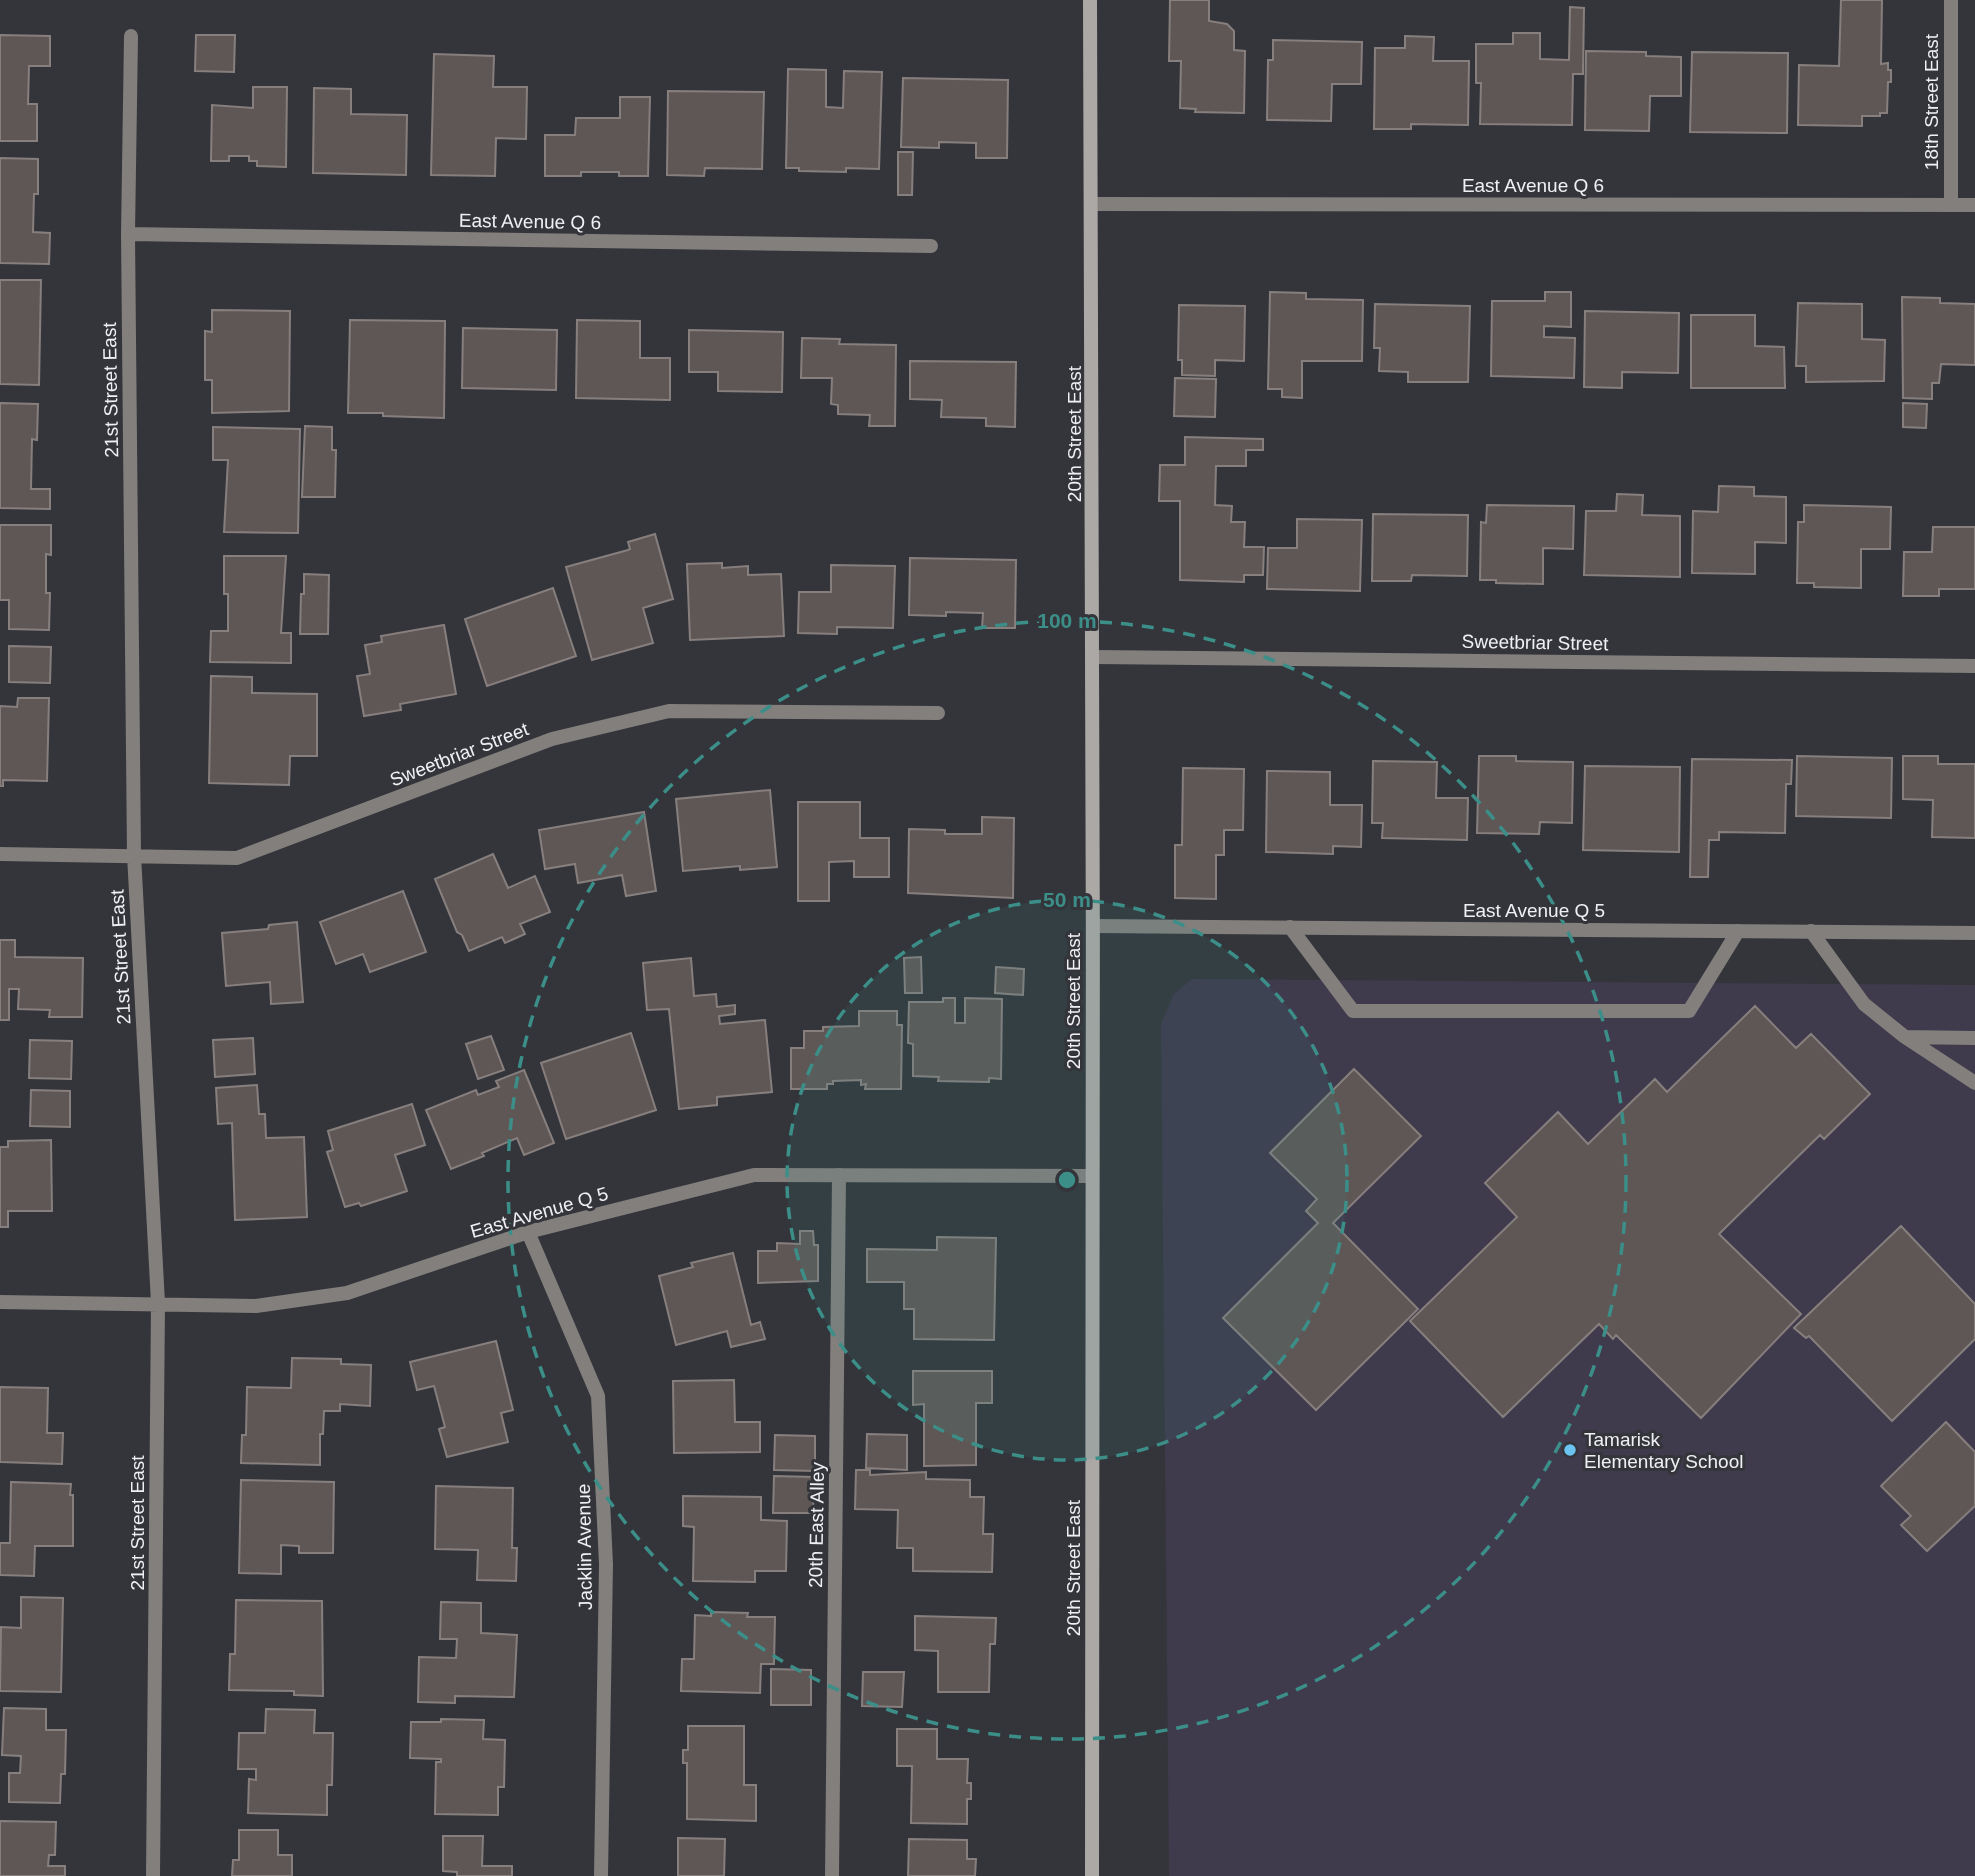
<svg xmlns="http://www.w3.org/2000/svg" width="1975" height="1876" viewBox="0 0 1975 1876" font-family="Helvetica,sans-serif">
<rect width="100%" height="100%" fill="#34353a"/>
<path fill="#3f3a4c" d="M1192,979L1975,985V1876H1169L1161,1024L1174,994Z"/>
<path fill="#5e5756" stroke="#867f7e" stroke-width="2" d="M1170,0H1209V21L1227,24L1234,31V50L1245,51L1244,113L1195,112L1196,109L1180,108L1181,61H1169Z
M1841,0H1882L1881,64L1888,63V70H1891V82H1888L1887,113H1880V116H1862V126L1798,125L1799,65L1839,66Z
M1570,7L1584,8L1583,74H1573L1572,125L1480,124L1481,83H1476V44H1513V33H1540V59L1569,60Z
M0,35L50,36V66H29L28,104H37V141H0Z
M196,35H235L234,72L195,71Z
M1405,36L1434,37L1433,61H1469L1468,125L1411,124V129H1374L1375,48H1405Z
M1273,40L1362,42L1361,84H1332L1331,121L1267,120L1268,60H1273Z
M1586,51L1646,52V56L1681,57V96H1650L1649,131L1585,130Z
M1692,52L1788,53L1787,133L1690,132Z
M434,54L494,56L493,87H527L526,139L496,138L495,176L431,175Z
M788,69L826,70V107L843,108L844,71L882,72L879,169L846,168V172L799,171V168H786Z
M903,78L1008,80L1007,158H976V143L939,142V148L901,147Z
M253,87H287L286,167L257,166V161H249V156H229V161H211L212,105L253,108Z
M314,88L351,89V114L407,115L406,175L313,173Z
M668,91L764,92L762,169L705,168L704,176L667,175Z
M620,97H650L648,176H619V172H581V176H545V135H575L576,118H620Z
M898,152H913L912,195H898Z
M0,158L38,159V194H34L33,232L50,233L49,264L0,263Z
M0,280H41L39,385L0,384Z
M1270,292L1306,293V299L1363,300L1362,361H1302V398L1282,397V389H1268Z
M1545,292H1571V327L1544,326V337L1575,338L1574,378L1491,376L1492,301H1545Z
M1902,297L1940,298V303L1975,304V365L1941,364L1939,383H1932V399L1903,398Z
M1798,303L1862,304V339L1885,340L1884,381L1806,382V366H1796Z
M1375,304L1470,306L1468,382H1408V372L1379,371L1380,348H1374Z
M1179,305L1245,306L1244,361L1215,360V376L1182,375V360H1178Z
M212,310L290,311L289,411L212,413V380H205V331L212,332Z
M1585,311L1679,313L1678,373L1622,372V388L1584,387Z
M1691,315H1755V346L1784,347L1785,388H1691Z
M350,320L445,321L444,418L383,416V413H348Z
M577,320L640,321V358H670V400L576,398Z
M463,328L557,330L556,390L462,388Z
M689,330L783,332L782,392L718,391V372H689Z
M802,338L840,339L839,344L896,345L895,426H869L870,415L838,414V405L831,404L832,378H801Z
M910,361L1016,362L1015,427L986,426V418L941,417L942,400L910,399Z
M1175,378L1216,379L1215,417L1174,416Z
M0,403L38,404L37,440L32,439L31,489H50V509L0,508Z
M1903,403L1927,404L1926,428L1903,427Z
M305,426L332,427V450H336L335,497H302Z
M213,427L300,429L298,533L224,532L228,460H213Z
M1185,437L1263,439V450H1246V466H1216L1215,505L1232,506L1231,522H1245L1244,547H1264L1263,575H1244V582L1180,580V501H1159L1160,465H1185Z
M1719,486L1754,487V496L1786,497V543L1755,542V574L1692,573L1693,511L1718,512Z
M1617,494L1643,495L1642,515L1680,516V577L1584,575L1586,511H1616Z
M1487,505L1574,506L1573,549L1543,548V584L1496,583V580H1480L1481,522L1486,523Z
M1804,505L1891,507L1890,549H1861V588L1814,587V583H1797L1798,522H1804Z
M1373,514L1468,515L1467,576L1412,575L1411,581H1372Z
M1297,519L1362,520L1360,591L1267,589L1268,548H1297Z
M0,525H51V555L46,554V593H50L49,630L9,629V600H0Z
M1933,527H1975V589H1939V596H1903L1904,552H1932Z
M655,534L673,599L643,608L653,643L592,660L566,567L628,550L630,549L628,542Z
M224,556H286L281,633H291V663L210,662L211,631H228V594H224Z
M910,558L1016,560L1015,628H982L983,613L946,612V616L909,615Z
M722,563V568L748,566V575L781,574L784,636L690,640L687,564Z
M831,565L895,566L893,628L837,627V634L798,633L799,592H831Z
M304,574L329,575L328,634H300L301,594H304Z
M553,588L576,656L487,686L465,619Z
M444,625L456,694L400,704L401,710L364,716L357,676L370,674L365,645L382,642L381,636Z
M9,646L51,647L50,683L9,682Z
M211,676L252,677V693L317,694V756H290L289,785L209,783Z
M18,698H49L47,781L3,780V786H0V706L17,707Z
M1479,756H1516V761L1573,762L1572,823L1540,822L1539,834L1477,833Z
M1797,756L1892,758L1891,818L1796,816Z
M1903,756H1938V764H1975V838L1932,837L1933,800L1903,799Z
M1692,759L1792,760L1791,784H1786L1785,833L1719,832V840H1709L1708,877H1690Z
M1373,761L1437,762L1436,798H1468L1467,840L1382,838L1383,823H1372Z
M1585,766L1680,767L1679,852L1583,850Z
M1183,768L1244,769L1243,830H1224V855H1216V899L1175,898V845H1182Z
M1267,771L1330,772V805H1362L1361,847L1333,846V854L1266,852Z
M770,790L777,867L740,870V866L683,871L676,799Z
M798,802H860V838H889V877H854V861L829,862V901H798Z
M644,812L656,891L626,896L622,875L578,883L575,864L545,869L539,830Z
M982,817L1014,818L1013,898L908,893L909,829L945,830V834H982Z
M493,854L508,888L535,876L550,912L520,924L525,934L505,943L502,937L469,951L462,935L457,932L435,879Z
M403,891L426,952L370,972L363,954L336,964L320,922Z
M297,922L303,1002L271,1004L270,982L226,986L222,933L268,929L269,925Z
M0,940H15V957L83,958L82,1017H49L50,1010L18,1009L19,989H9V1020H0Z
M921,957L922,993H905L904,958Z
M691,958L694,996L716,994L717,1007L735,1005V1014L719,1016L720,1024L765,1020L772,1092L717,1097V1105L679,1109L669,1009L647,1010L643,963Z
M996,967L1024,969L1023,995L995,993Z
M943,998H955V1023H965V998L1002,999L1001,1079L989,1078V1082L938,1081L939,1077L913,1076V1044L908,1043L909,1002H943Z
M1755,1006L1796,1048L1811,1034L1870,1094L1824,1139L1820,1135L1719,1234L1801,1314L1701,1418L1616,1335L1613,1339L1599,1324L1503,1417L1410,1321L1517,1217L1485,1183L1558,1112L1588,1144L1655,1079L1667,1092Z
M859,1011H897V1025H902L901,1089H865L866,1084L861,1085V1080L833,1081V1084H827V1089H791V1048H804V1031H823V1027L859,1026Z
M631,1033L656,1110L566,1139L541,1063Z
M491,1036L504,1070L478,1079L466,1044Z
M253,1038L255,1074L215,1077L213,1040Z
M30,1040L72,1041L71,1079L29,1078Z
M1354,1069L1421,1136L1333,1223L1418,1309L1316,1410L1223,1318L1318,1223L1306,1211L1317,1199L1270,1153Z
M524,1070L554,1143L524,1155L517,1138L482,1153L484,1156L451,1169L426,1110L476,1090L478,1095L499,1087L496,1081Z
M257,1085L259,1114H265L266,1138L304,1137L307,1217L235,1220L232,1123L218,1124L216,1088Z
M31,1090L70,1091V1127L30,1126Z
M412,1104L425,1145L395,1155L407,1191L361,1206L359,1203L345,1207L327,1152L333,1150L328,1131Z
M51,1140L52,1211H8V1227H0V1147H8V1141Z
M1901,1226L1975,1304V1339L1892,1421L1809,1336L1806,1338L1794,1328Z
M800,1231H813L814,1245H818V1281L758,1283V1251H777V1243L800,1244Z
M937,1237L996,1238L994,1340L914,1339V1309H904V1282H867V1249L937,1250Z
M733,1253L751,1325L760,1322L765,1339L731,1347L727,1331L676,1345L659,1276L693,1267L691,1263Z
M496,1341L513,1410L501,1413L508,1442L447,1457L439,1429L445,1427L434,1386L417,1390L410,1362Z
M292,1358L341,1359V1364L371,1365L370,1406L340,1404V1411H324L323,1434H320V1465L241,1463L242,1435H246L247,1387L291,1388Z
M913,1371H992V1403H976V1465L924,1466V1404L913,1405Z
M734,1380L735,1422H760V1452L674,1453L673,1381Z
M0,1387L48,1388L47,1433H63L62,1464L0,1462Z
M1946,1422L1975,1452V1506L1927,1551L1901,1525L1911,1516L1881,1486Z
M867,1434L907,1435V1470L866,1468Z
M775,1435L815,1436V1471L774,1470Z
M856,1470H870V1475L926,1472V1479L970,1480V1497H984L983,1534H993L992,1572L913,1571V1548H897L898,1510L855,1509Z
M774,1476L814,1477L813,1513H773Z
M241,1480L334,1482L333,1553H299V1546L281,1545V1574L239,1573Z
M11,1482L71,1484L70,1495H73V1546H35L34,1576L0,1575V1543H10Z
M436,1486L513,1488L512,1548H517L516,1581L477,1580L478,1550L435,1549Z
M683,1496L761,1497V1520L787,1521L786,1571H755V1582L693,1581L694,1527L683,1526Z
M21,1597L63,1598L61,1692L0,1691L1,1627L21,1628Z
M236,1600L322,1601L323,1696L294,1695V1691L229,1690L230,1654H235Z
M441,1602L481,1603V1633L517,1635L514,1697L455,1696V1703L418,1702L419,1657L456,1658L457,1639H440Z
M711,1612L748,1613L747,1617H775L774,1664H761L760,1693L681,1691L682,1659H694L695,1615L711,1616Z
M915,1616L996,1618L995,1644H990L989,1692H938V1651L915,1650Z
M771,1669L811,1670V1705H771Z
M863,1672H904L902,1707L862,1706Z
M4,1708L46,1709V1730H66L65,1774H61L60,1803L9,1802V1773H20L21,1756L2,1755Z
M266,1709L315,1710L314,1733H333L332,1785H327V1815L248,1813L249,1779L256,1780V1769H238L239,1733H265Z
M441,1719L484,1720L483,1739L505,1740L504,1787H498V1815L435,1814L436,1762H441V1759L410,1758L411,1722H441Z
M688,1726H744V1785H756V1821L687,1819V1763H683V1750H688Z
M897,1729H937V1759H968L967,1783H971V1799H967V1824L911,1823L912,1766H897Z
M0,1821L56,1822L55,1855H49L48,1866H65V1876H0Z
M239,1830H278V1855H292V1876H232L233,1860H239Z
M443,1836H483L482,1866H512V1876H457V1872L443,1871Z
M678,1838L725,1839L724,1876H678Z
M909,1839L967,1840V1859H976L975,1876H908Z"/>
<g fill="none" stroke-linecap="round" stroke-linejoin="round">
<path stroke="#827f7d" stroke-width="14" d="M1290,927L1353,1011H1689L1738,931
M1811,931L1864,1004L1905,1037L1975,1083
M1906,1037L1975,1038
M832,1876L839,1175"/>
<path stroke="#827f7d" stroke-width="14" d="M131,36L128,234L134,855L158,1303L153,1876
M1092,204L1975,205
M1951,204V0
M128,234L931,246
M1094,657L1975,666
M0,854L237,858L552,739L669,711L938,713
M1093,926L1975,933
M528,1232L598,1396L606,1564L601,1876
M0,1302L256,1306L347,1293L528,1232L754,1175L1091,1176"/>
<path stroke="#aca8a6" stroke-width="14" d="M1090,0C1096,625 1091,1251 1092,1876"/>
</g>
<circle cx="1067" cy="1180" r="280" fill="#3c8e89" fill-opacity=".12"/>
<g fill="none" stroke="#3c8e89" stroke-width="3.5" stroke-dasharray="12 9">
<circle cx="1067" cy="1180" r="280"/>
<circle cx="1067" cy="1180" r="559"/>
</g>
<circle fill="#6bc3f2" stroke="#34353a" stroke-width="2.5" cx="1570" cy="1450" r="7"/>
<g text-anchor="middle" stroke-width="6" stroke-linejoin="round" paint-order="stroke">
<g font-size="19" fill="#f0f0f4" stroke="#34353a">
<text transform="translate(1931 102) rotate(-90)" y="7">18th Street East</text>
<text x="1533" y="192">East Avenue Q 6</text>
<text transform="translate(530 221) rotate(1)" y="7">East Avenue Q 6</text>
<text transform="translate(110 390) rotate(-91)" y="7">21st Street East</text>
<text transform="translate(1074 434) rotate(-90)" y="7">20th Street East</text>
<text transform="translate(1535 642) rotate(1)" y="7">Sweetbriar Street</text>
<text transform="translate(459 754) rotate(-21)" y="7">Sweetbriar Street</text>
<text x="1534" y="917">East Avenue Q 5</text>
<text transform="translate(120 957) rotate(-93)" y="7">21st Street East</text>
<text transform="translate(1073 1001) rotate(-90)" y="7">20th Street East</text>
<text transform="translate(539 1212) rotate(-16)" y="7">East Avenue Q 5</text>
<text transform="translate(137 1523) rotate(-90)" y="7">21st Street East</text>
<text transform="translate(816 1525) rotate(-89)" y="7">20th East Alley</text>
<text transform="translate(584 1547) rotate(-91)" y="7">Jacklin Avenue</text>
<text transform="translate(1073 1568) rotate(-90)" y="7">20th Street East</text>
</g>
<g font-size="19" fill="#f0f0f4" stroke="#34353a" text-anchor="start">
<text x="1584" y="1446">Tamarisk<tspan x="1584" dy="22">Elementary School</tspan></text>
</g>
</g>
<circle cx="1067" cy="1180" r="10" fill="#3c8e89" stroke="#34353a" stroke-width="3.5"/>
<g font-size="21" text-anchor="middle" font-weight="bold" fill="#3c8e89" stroke="#34353a" stroke-width="6" stroke-linejoin="round" paint-order="stroke">
<text x="1067" y="628">100 m</text>
<text x="1067" y="907">50 m</text>
</g>
</svg>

____

● Work task
Within the data above, the lines from the one with "M0,525H51V555L46,554V593H50L49,630L9,629V600H0Z" to the one with "M982,817L1014,818L1013,898L908,893L909,829L945,830V834H982Z" must be repeated exactly; no other line belongs in the answer.

● Answer box
M0,525H51V555L46,554V593H50L49,630L9,629V600H0Z
M1933,527H1975V589H1939V596H1903L1904,552H1932Z
M655,534L673,599L643,608L653,643L592,660L566,567L628,550L630,549L628,542Z
M224,556H286L281,633H291V663L210,662L211,631H228V594H224Z
M910,558L1016,560L1015,628H982L983,613L946,612V616L909,615Z
M722,563V568L748,566V575L781,574L784,636L690,640L687,564Z
M831,565L895,566L893,628L837,627V634L798,633L799,592H831Z
M304,574L329,575L328,634H300L301,594H304Z
M553,588L576,656L487,686L465,619Z
M444,625L456,694L400,704L401,710L364,716L357,676L370,674L365,645L382,642L381,636Z
M9,646L51,647L50,683L9,682Z
M211,676L252,677V693L317,694V756H290L289,785L209,783Z
M18,698H49L47,781L3,780V786H0V706L17,707Z
M1479,756H1516V761L1573,762L1572,823L1540,822L1539,834L1477,833Z
M1797,756L1892,758L1891,818L1796,816Z
M1903,756H1938V764H1975V838L1932,837L1933,800L1903,799Z
M1692,759L1792,760L1791,784H1786L1785,833L1719,832V840H1709L1708,877H1690Z
M1373,761L1437,762L1436,798H1468L1467,840L1382,838L1383,823H1372Z
M1585,766L1680,767L1679,852L1583,850Z
M1183,768L1244,769L1243,830H1224V855H1216V899L1175,898V845H1182Z
M1267,771L1330,772V805H1362L1361,847L1333,846V854L1266,852Z
M770,790L777,867L740,870V866L683,871L676,799Z
M798,802H860V838H889V877H854V861L829,862V901H798Z
M644,812L656,891L626,896L622,875L578,883L575,864L545,869L539,830Z
M982,817L1014,818L1013,898L908,893L909,829L945,830V834H982Z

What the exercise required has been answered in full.